▶ [Exercise details] Would you return the material below exactly, with no line left out?

▶ [Raw data]
________________________

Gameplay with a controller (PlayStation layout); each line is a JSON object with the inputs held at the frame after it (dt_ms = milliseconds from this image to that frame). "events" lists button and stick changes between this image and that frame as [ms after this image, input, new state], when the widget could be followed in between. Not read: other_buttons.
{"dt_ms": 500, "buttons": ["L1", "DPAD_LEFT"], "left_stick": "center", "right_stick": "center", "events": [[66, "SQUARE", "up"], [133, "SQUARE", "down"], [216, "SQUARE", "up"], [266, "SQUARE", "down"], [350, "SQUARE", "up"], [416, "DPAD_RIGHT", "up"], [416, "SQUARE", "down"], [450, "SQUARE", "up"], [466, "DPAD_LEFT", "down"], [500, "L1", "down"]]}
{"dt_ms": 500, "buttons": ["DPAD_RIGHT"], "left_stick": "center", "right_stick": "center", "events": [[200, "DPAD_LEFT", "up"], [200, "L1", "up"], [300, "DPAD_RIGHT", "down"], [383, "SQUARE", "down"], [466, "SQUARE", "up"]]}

________________________

▶ [Exercise response]
Gameplay with a controller (PlayStation layout); each line is a JSON object with the inputs held at the frame after it (dt_ms = milliseconds from this image to that frame). "events" lists button and stick changes between this image and that frame as [ms after this image, input, new state], when the widget could be followed in between. Not read: other_buttons.
{"dt_ms": 500, "buttons": ["L1", "DPAD_LEFT"], "left_stick": "center", "right_stick": "center", "events": [[66, "SQUARE", "up"], [133, "SQUARE", "down"], [216, "SQUARE", "up"], [266, "SQUARE", "down"], [350, "SQUARE", "up"], [416, "DPAD_RIGHT", "up"], [416, "SQUARE", "down"], [450, "SQUARE", "up"], [466, "DPAD_LEFT", "down"], [500, "L1", "down"]]}
{"dt_ms": 500, "buttons": ["DPAD_RIGHT"], "left_stick": "center", "right_stick": "center", "events": [[200, "DPAD_LEFT", "up"], [200, "L1", "up"], [300, "DPAD_RIGHT", "down"], [383, "SQUARE", "down"], [466, "SQUARE", "up"]]}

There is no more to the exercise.